Pour Ricardo, même si la comparaison est courue et ne convient que rarement, elle s’impose d’elle même.
Ricardo jeune homme ténébreux, doué, charmeur plein de projets tout en ayant déjà accompli en quelques années ce que d’autres ne feront pas en une vie entière...
Ricardo, champion cycliste à 10 ans, faute de pouvoir l’être à moto si jeune, Ricardo, champion moto à 14 ans, faute de pouvoir l’être en voiture et Ricardo qui s’engage au Mans en sport sur Ferrari avec son frère et qui est refusé au départ à 17 ans en ayant pourtant 2 ans de conduite de grosses sports chez lui, là bas au Mexique...

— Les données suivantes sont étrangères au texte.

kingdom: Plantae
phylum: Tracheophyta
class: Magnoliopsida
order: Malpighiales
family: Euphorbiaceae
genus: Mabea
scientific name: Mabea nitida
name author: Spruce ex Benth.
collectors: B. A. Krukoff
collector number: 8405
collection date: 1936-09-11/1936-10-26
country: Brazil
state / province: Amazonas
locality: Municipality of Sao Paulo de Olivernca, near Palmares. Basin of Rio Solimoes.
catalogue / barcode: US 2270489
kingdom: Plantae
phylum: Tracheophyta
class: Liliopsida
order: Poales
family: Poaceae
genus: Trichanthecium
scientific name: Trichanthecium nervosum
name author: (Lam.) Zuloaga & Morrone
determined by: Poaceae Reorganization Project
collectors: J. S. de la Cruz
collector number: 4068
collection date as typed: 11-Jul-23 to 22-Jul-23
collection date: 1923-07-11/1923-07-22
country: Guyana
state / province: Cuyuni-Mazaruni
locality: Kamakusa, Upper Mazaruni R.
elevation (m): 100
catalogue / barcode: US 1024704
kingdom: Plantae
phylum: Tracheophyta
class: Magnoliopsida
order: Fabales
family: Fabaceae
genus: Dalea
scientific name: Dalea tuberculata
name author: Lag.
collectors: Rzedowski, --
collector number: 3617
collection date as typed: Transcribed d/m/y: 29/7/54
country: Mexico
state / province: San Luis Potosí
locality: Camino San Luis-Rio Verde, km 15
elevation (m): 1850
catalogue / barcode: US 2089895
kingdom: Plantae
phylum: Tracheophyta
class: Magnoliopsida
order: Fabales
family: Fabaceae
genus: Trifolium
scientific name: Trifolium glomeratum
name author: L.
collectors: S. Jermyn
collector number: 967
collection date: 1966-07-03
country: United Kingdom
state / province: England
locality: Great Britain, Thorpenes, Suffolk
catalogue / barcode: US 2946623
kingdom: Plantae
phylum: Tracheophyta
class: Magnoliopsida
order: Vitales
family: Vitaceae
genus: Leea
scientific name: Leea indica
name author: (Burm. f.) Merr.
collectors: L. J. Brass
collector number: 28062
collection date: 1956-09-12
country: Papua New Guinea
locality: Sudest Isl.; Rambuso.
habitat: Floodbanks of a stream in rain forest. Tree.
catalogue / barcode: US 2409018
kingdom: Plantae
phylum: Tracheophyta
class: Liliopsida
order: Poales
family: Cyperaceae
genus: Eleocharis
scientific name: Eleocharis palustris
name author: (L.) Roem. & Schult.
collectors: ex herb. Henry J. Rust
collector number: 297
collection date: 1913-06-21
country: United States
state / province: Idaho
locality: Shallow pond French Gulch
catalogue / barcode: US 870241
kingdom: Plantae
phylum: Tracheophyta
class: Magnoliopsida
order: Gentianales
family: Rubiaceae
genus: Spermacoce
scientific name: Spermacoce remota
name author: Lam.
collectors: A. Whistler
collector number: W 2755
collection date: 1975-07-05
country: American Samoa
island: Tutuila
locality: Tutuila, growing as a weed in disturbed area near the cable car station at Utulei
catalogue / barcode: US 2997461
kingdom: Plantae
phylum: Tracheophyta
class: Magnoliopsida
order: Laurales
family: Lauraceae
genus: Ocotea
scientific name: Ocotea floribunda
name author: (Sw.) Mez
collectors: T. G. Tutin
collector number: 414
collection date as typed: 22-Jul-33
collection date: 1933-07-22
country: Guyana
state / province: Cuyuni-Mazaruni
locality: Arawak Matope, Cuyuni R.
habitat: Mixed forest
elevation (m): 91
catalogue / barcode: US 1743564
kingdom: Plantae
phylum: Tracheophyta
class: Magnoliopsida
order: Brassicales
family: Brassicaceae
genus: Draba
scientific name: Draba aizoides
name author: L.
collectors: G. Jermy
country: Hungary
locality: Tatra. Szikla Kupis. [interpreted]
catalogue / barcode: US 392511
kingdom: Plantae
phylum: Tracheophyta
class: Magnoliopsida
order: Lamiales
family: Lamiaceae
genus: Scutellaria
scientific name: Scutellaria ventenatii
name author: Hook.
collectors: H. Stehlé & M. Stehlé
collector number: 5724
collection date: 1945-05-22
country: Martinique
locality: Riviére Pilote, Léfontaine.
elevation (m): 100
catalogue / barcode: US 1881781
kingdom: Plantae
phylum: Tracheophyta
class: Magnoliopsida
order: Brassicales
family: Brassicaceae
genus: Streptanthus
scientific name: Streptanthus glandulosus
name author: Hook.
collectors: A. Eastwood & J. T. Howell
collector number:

Il revient l’année suivante et manque de gagner mais la mécanique Ferrari casse...

A 19 ans, en 1961, Ricardo intègre la Scuderia Ferrari, trop jeune pour résister aux pressions d’une équipe d’usine et de tout un peuple.
Le GP d’Italie sera son premier GP, aux essais les critiques pleuvent, Ricardo conduit comme un dément, "un dément génial mais dangereux" dira Von Trips qui, ironie du destin ne sait pas encore qu’il prendra demain son dernier départ...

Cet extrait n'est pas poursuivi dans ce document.